Find every line in the items below that contains the string "existing" and copy each of those lines. Case matters.

START Recorded information

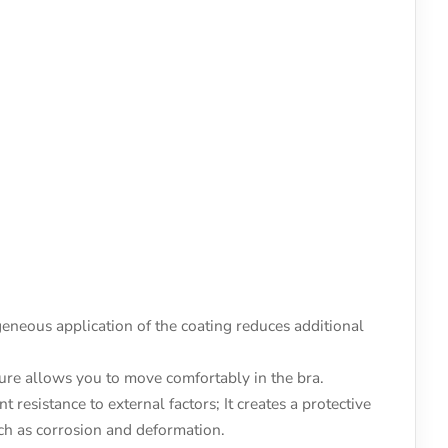
neous application of the coating reduces additional
ture allows you to move comfortably in the bra.
 resistance to external factors; It creates a protective
uch as corrosion and deformation.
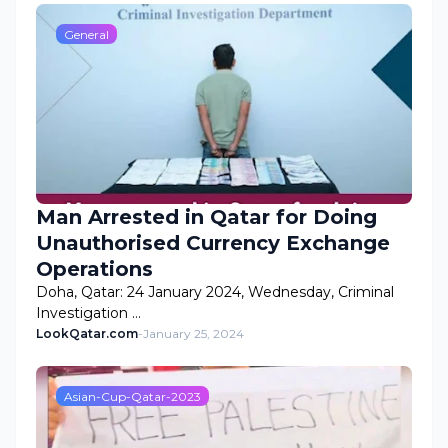
General
Man Arrested in Qatar for Doing
Unauthorised Currency Exchange
Operations
Doha, Qatar: 24 January 2024, Wednesday, Criminal
Investigation …
LookQatar.com
-
January 25, 2024
Asian-Cup-Qatar-2023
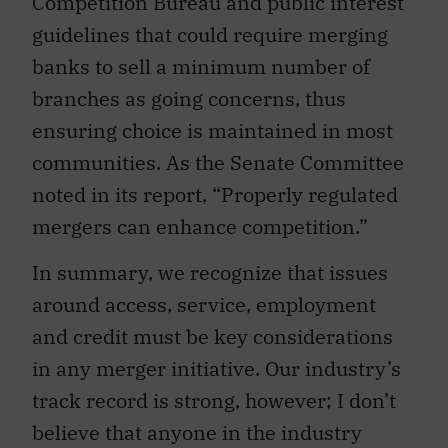
Competition Bureau and public interest
guidelines that could require merging
banks to sell a minimum number of
branches as going concerns, thus
ensuring choice is maintained in most
communities. As the Senate Committee
noted in its report, “Properly regulated
mergers can enhance competition.”
In summary, we recognize that issues
around access, service, employment
and credit must be key considerations
in any merger initiative. Our industry’s
track record is strong, however; I don’t
believe that anyone in the industry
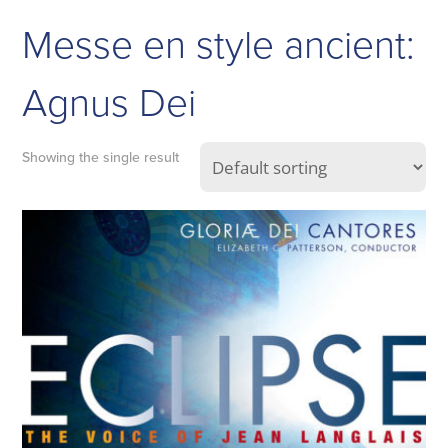
Messe en style ancient:
Agnus Dei
Showing the single result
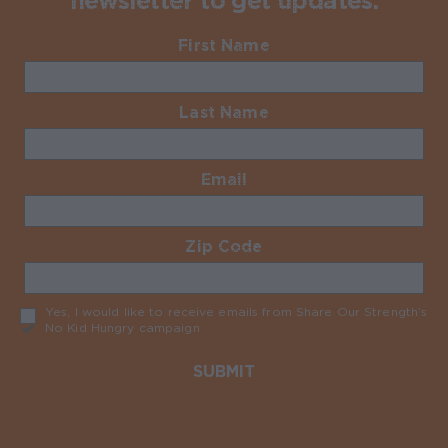
newsletter to get updates.
First Name
Required
Last Name
Required
Email
Required
Zip Code
Required
Yes, I would like to receive emails from Share Our Strength’s
No Kid Hungry campaign
Required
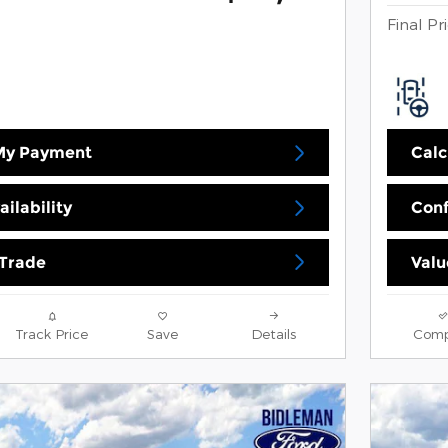
Final Pr
 My Payment
Calc
ilability
Conf
 Trade
Valu
Track Price
Save
Details
Comp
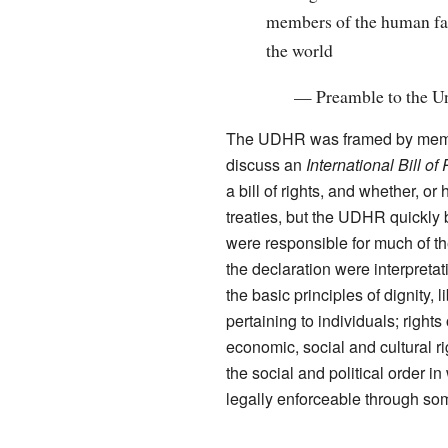
members of the human fami
the world
—
Preamble to the U
The UDHR was framed by memb
discuss an
International Bill of
a bill of rights, and whether,
treaties, but the UDHR quickly 
were responsible for much of th
the declaration were interpreta
the basic principles of dignity, 
pertaining to individuals; rights 
economic, social and cultural rig
the social and political order in
legally enforceable through som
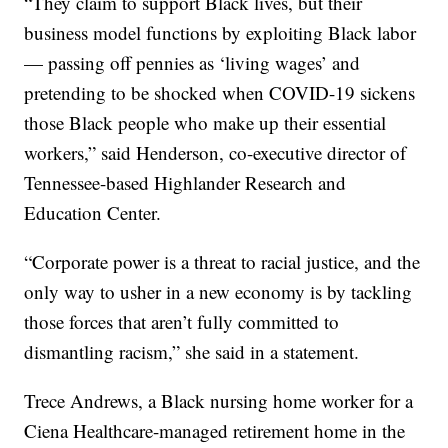
“They claim to support Black lives, but their
business model functions by exploiting Black labor
— passing off pennies as ‘living wages’ and
pretending to be shocked when COVID-19 sickens
those Black people who make up their essential
workers,” said Henderson, co-executive director of
Tennessee-based Highlander Research and
Education Center.
“Corporate power is a threat to racial justice, and the
only way to usher in a new economy is by tackling
those forces that aren’t fully committed to
dismantling racism,” she said in a statement.
Trece Andrews, a Black nursing home worker for a
Ciena Healthcare-managed retirement home in the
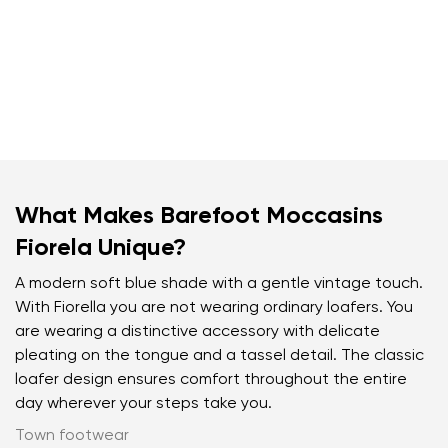
What Makes Barefoot Moccasins
Fiorela Unique?
A modern soft blue shade with a gentle vintage touch.
With Fiorella you are not wearing ordinary loafers. You
are wearing a distinctive accessory with delicate
pleating on the tongue and a tassel detail. The classic
loafer design ensures comfort throughout the entire
day wherever your steps take you.
Town footwear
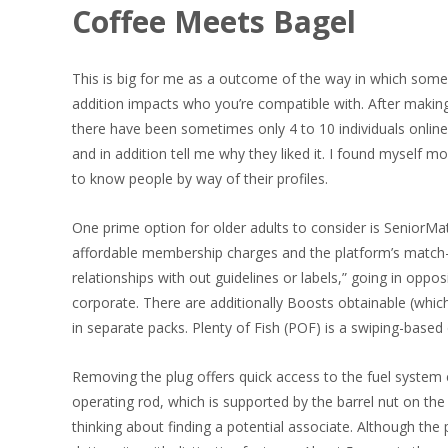
Coffee Meets Bagel
This is big for me as a outcome of the way in which someb
addition impacts who you’re compatible with. After makin
there have been sometimes only 4 to 10 individuals online
and in addition tell me why they liked it. I found myself mo
to know people by way of their profiles.
One prime option for older adults to consider is Senior
affordable membership charges and the platform’s match-m
relationships with out guidelines or labels,” going in oppo
corporate. There are additionally Boosts obtainable (which 
in separate packs. Plenty of Fish (POF) is a swiping-base
Removing the plug offers quick access to the fuel system c
operating rod, which is supported by the barrel nut on the f
thinking about finding a potential associate. Although th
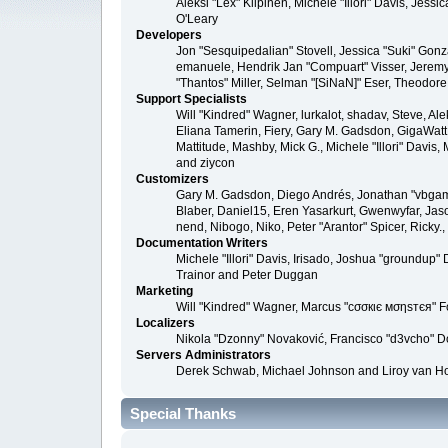
Aleksi "Lex" Kilpinen, Michele "Illori" Davis, Je
O'Leary
Developers
Jon "Sesquipedalian" Stovell, Jessica "Suki" Gonz
emanuele, Hendrik Jan "Compuart" Visser, Jerem
"Thantos" Miller, Selman "[SiNaN]" Eser, Theodore
Support Specialists
Will "Kindred" Wagner, lurkalot, shadav, Steve, Al
Eliana Tamerin, Fiery, Gary M. Gadsdon, GigaWatt, 
Mattitude, Mashby, Mick G., Michele "Illori" Davis
and ziycon
Customizers
Gary M. Gadsdon, Diego Andrés, Jonathan "vbgame
Blaber, Daniel15, Eren Yasarkurt, Gwenwyfar, Jas
nend, Nibogo, Niko, Peter "Arantor" Spicer, Ricky
Documentation Writers
Michele "Illori" Davis, Irisado, Joshua "groundup
Trainor and Peter Duggan
Marketing
Will "Kindred" Wagner, Marcus "cσσкιє мσηѕтєя" Fo
Localizers
Nikola "Dzonny" Novaković, Francisco "d3vcho" 
Servers Administrators
Derek Schwab, Michael Johnson and Liroy van H
Special Thanks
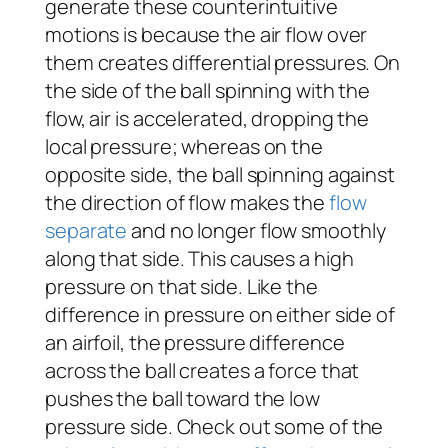
generate these counterintuitive
motions is because the air flow over
them creates differential pressures. On
the side of the ball spinning with the
flow, air is accelerated, dropping the
local pressure; whereas on the
opposite side, the ball spinning against
the direction of flow makes the
flow
separate
and no longer flow smoothly
along that side. This causes a high
pressure on that side. Like the
difference in pressure on either side of
an airfoil, the pressure difference
across the ball creates a force that
pushes the ball toward the low
pressure side. Check out some of the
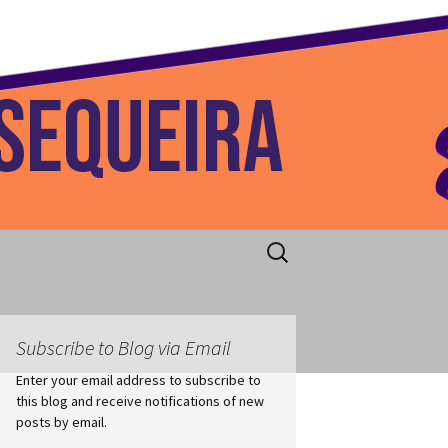
 Home
Search
for:
Subscribe to Blog via Email
Enter your email address to subscribe to
this blog and receive notifications of new
posts by email.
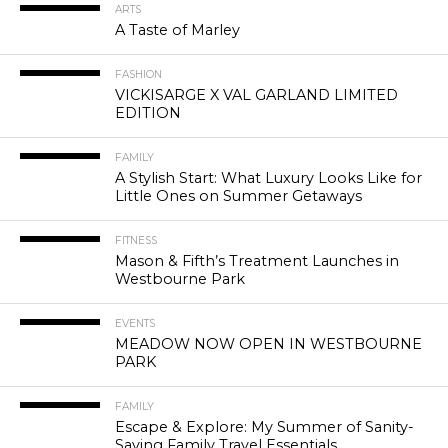
ARTS
A Taste of Marley
FASHION
VICKISARGE X VAL GARLAND LIMITED
EDITION
FAMILY
A Stylish Start: What Luxury Looks Like for
Little Ones on Summer Getaways
FITNESS
Mason & Fifth’s Treatment Launches in
Westbourne Park
EVENTS
MEADOW NOW OPEN IN WESTBOURNE
PARK
FAMILY
Escape & Explore: My Summer of Sanity-
Saving Family Travel Essentials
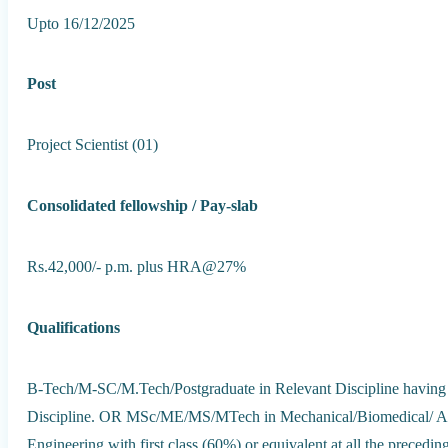
Upto 16/12/2025
Post
Project Scientist (01)
Consolidated fellowship / Pay-slab
Rs.42,000/- p.m. plus HRA@27%
Qualifications
B-Tech/M-SC/M.Tech/Postgraduate in Relevant Discipline having 1s
Discipline. OR MSc/ME/MS/MTech in Mechanical/Biomedical/ Ae
Engineering with first class (60%) or equivalent at all the precedin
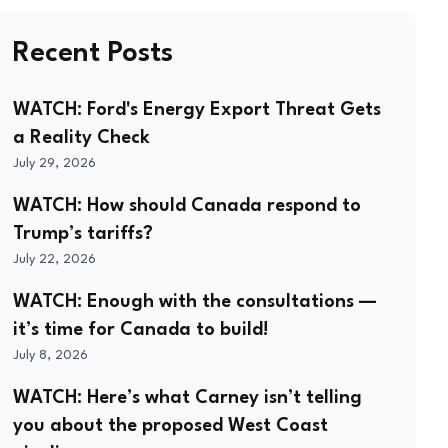
Recent Posts
WATCH: Ford's Energy Export Threat Gets
a Reality Check
July 29, 2026
WATCH: How should Canada respond to
Trump’s tariffs?
July 22, 2026
WATCH: Enough with the consultations —
it’s time for Canada to build!
July 8, 2026
WATCH: Here’s what Carney isn’t telling
you about the proposed West Coast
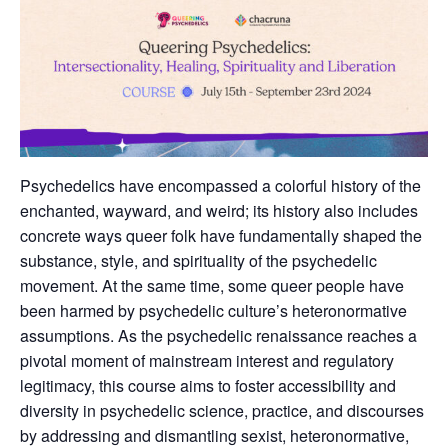
Psychedelics have encompassed a colorful history of the
enchanted, wayward, and weird; its history also includes
concrete ways queer folk have fundamentally shaped the
substance, style, and spirituality of the psychedelic
movement. At the same time, some queer people have
been harmed by psychedelic culture’s heteronormative
assumptions. As the psychedelic renaissance reaches a
pivotal moment of mainstream interest and regulatory
legitimacy, this course aims to foster accessibility and
diversity in psychedelic science, practice, and discourses
by addressing and dismantling sexist, heteronormative,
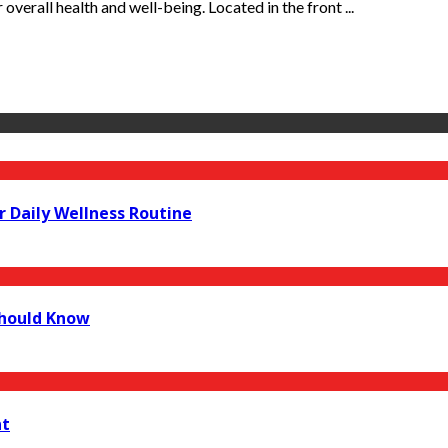
 overall health and well-being. Located in the front ...
r Daily Wellness Routine
Should Know
nt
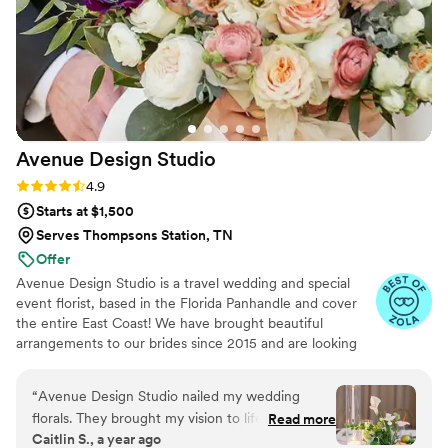
customer service.
”
Avenue Design
Studio
Rating: 4.9 (15 reviews)
4.9
Starts at $1,500
Serves Thompsons Station, TN
Offer
Avenue Design Studio is a travel wedding and special
event florist, based in the Florida Panhandle and cover
the entire East Coast! We have brought beautiful
arrangements to our brides since 2015 and are looking
forward to continued success in helping our couples
make beautiful memories.
“
Avenue Design Studio nailed my wedding
florals. They brought my vision to life perfectly
Read more
Caitlin S., a year ago
—the arrangements were fun, unique, and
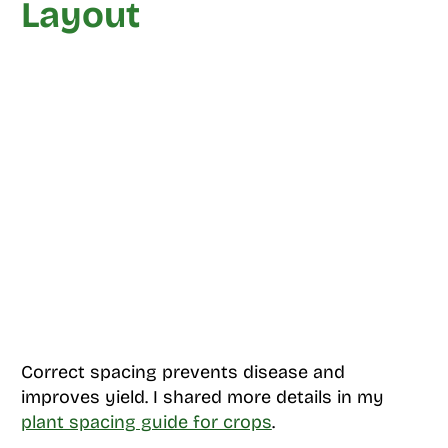
Layout
Correct spacing prevents disease and
improves yield. I shared more details in my
plant spacing guide for crops
.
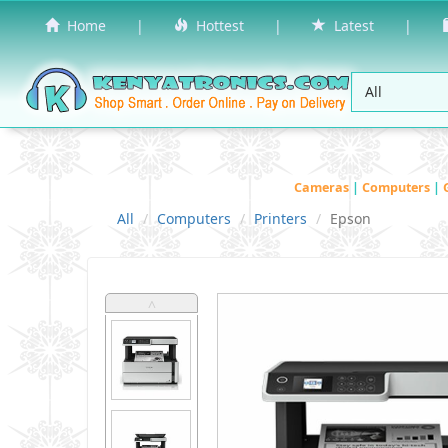
Home
|
Hottest
|
Latest
|
Cameras
|
Computers
|
All
Computers
Printers
Epson
˄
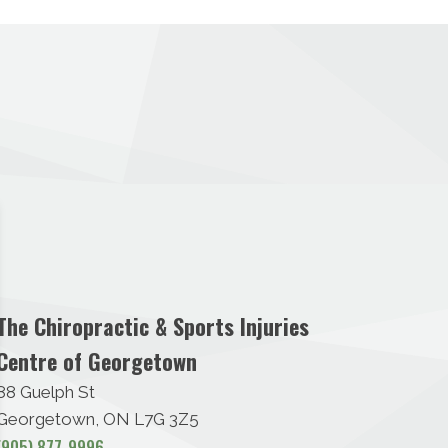
The Chiropractic & Sports Injuries
Centre of Georgetown
88 Guelph St
Georgetown, ON L7G 3Z5
(905) 877-9996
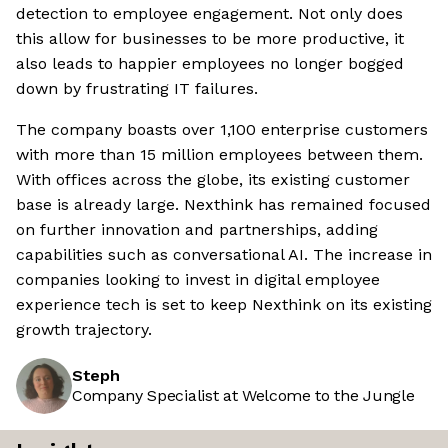
detection to employee engagement. Not only does
this allow for businesses to be more productive, it
also leads to happier employees no longer bogged
down by frustrating IT failures.
The company boasts over 1,100 enterprise customers
with more than 15 million employees between them.
With offices across the globe, its existing customer
base is already large. Nexthink has remained focused
on further innovation and partnerships, adding
capabilities such as conversational AI. The increase in
companies looking to invest in digital employee
experience tech is set to keep Nexthink on its existing
growth trajectory.
Steph
Company Specialist at Welcome to the Jungle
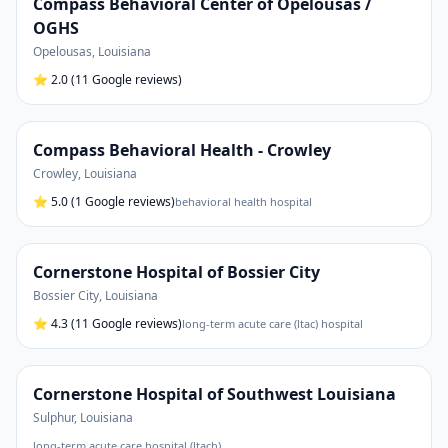
Compass Behavioral Center of Opelousas /
OGHS
Opelousas
,
Louisiana
⭐
2.0
(11 Google reviews)
Compass Behavioral Health - Crowley
Crowley
,
Louisiana
⭐
5.0
(1 Google reviews)
behavioral health hospital
Cornerstone Hospital of Bossier City
Bossier City
,
Louisiana
⭐
4.3
(11 Google reviews)
long-term acute care (ltac) hospital
Cornerstone Hospital of Southwest Louisiana
Sulphur
,
Louisiana
long-term acute care hospital (ltach)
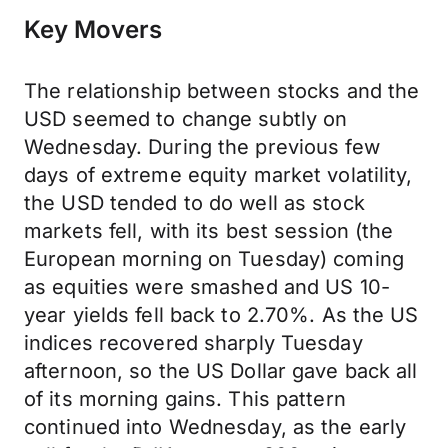
Key Movers
The relationship between stocks and the
USD seemed to change subtly on
Wednesday. During the previous few
days of extreme equity market volatility,
the USD tended to do well as stock
markets fell, with its best session (the
European morning on Tuesday) coming
as equities were smashed and US 10-
year yields fell back to 2.70%. As the US
indices recovered sharply Tuesday
afternoon, so the US Dollar gave back all
of its morning gains. This pattern
continued into Wednesday, as the early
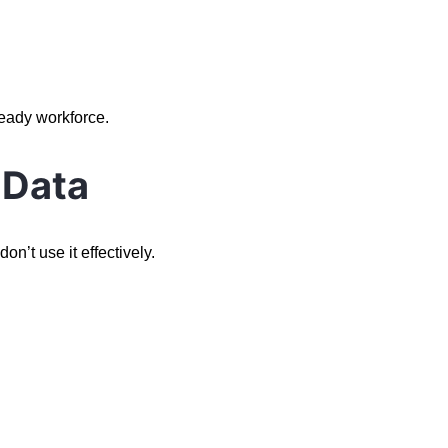
ready workforce.
 Data
n’t use it effectively.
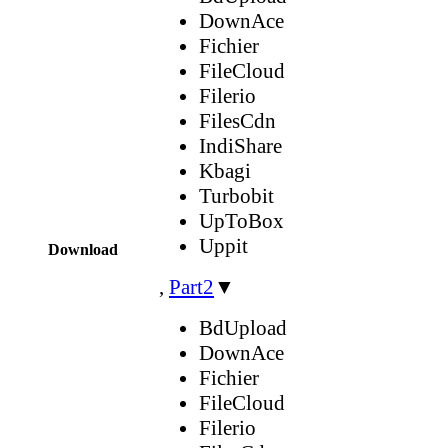
DownAce
Fichier
FileCloud
Filerio
FilesCdn
IndiShare
Kbagi
Turbobit
UpToBox
Uppit
Download
,
Part2
▼
BdUpload
DownAce
Fichier
FileCloud
Filerio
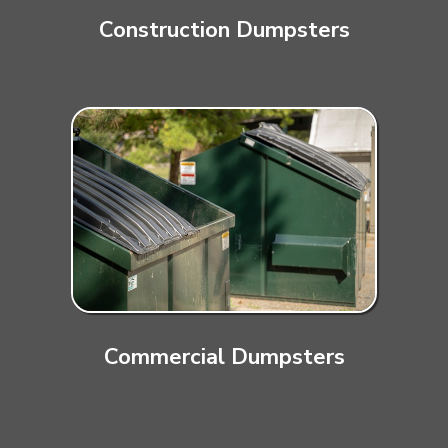
Construction Dumpsters
Commercial Dumpsters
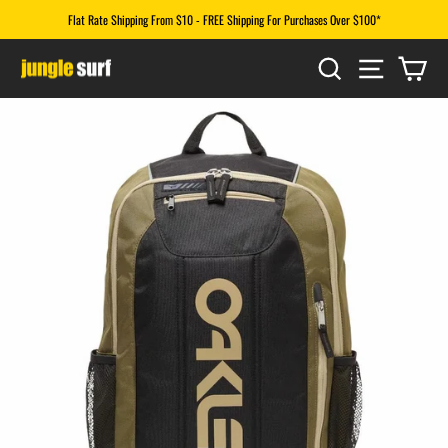
Skip
Flat Rate Shipping From $10 - FREE Shipping For Purchases Over $100*
to
Pause
content
SEARCH
SITE N
CA
slideshow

END Recorded information

Your response
With offices across the globe, its existing customer
experience tech is set to keep Nexthink on its existing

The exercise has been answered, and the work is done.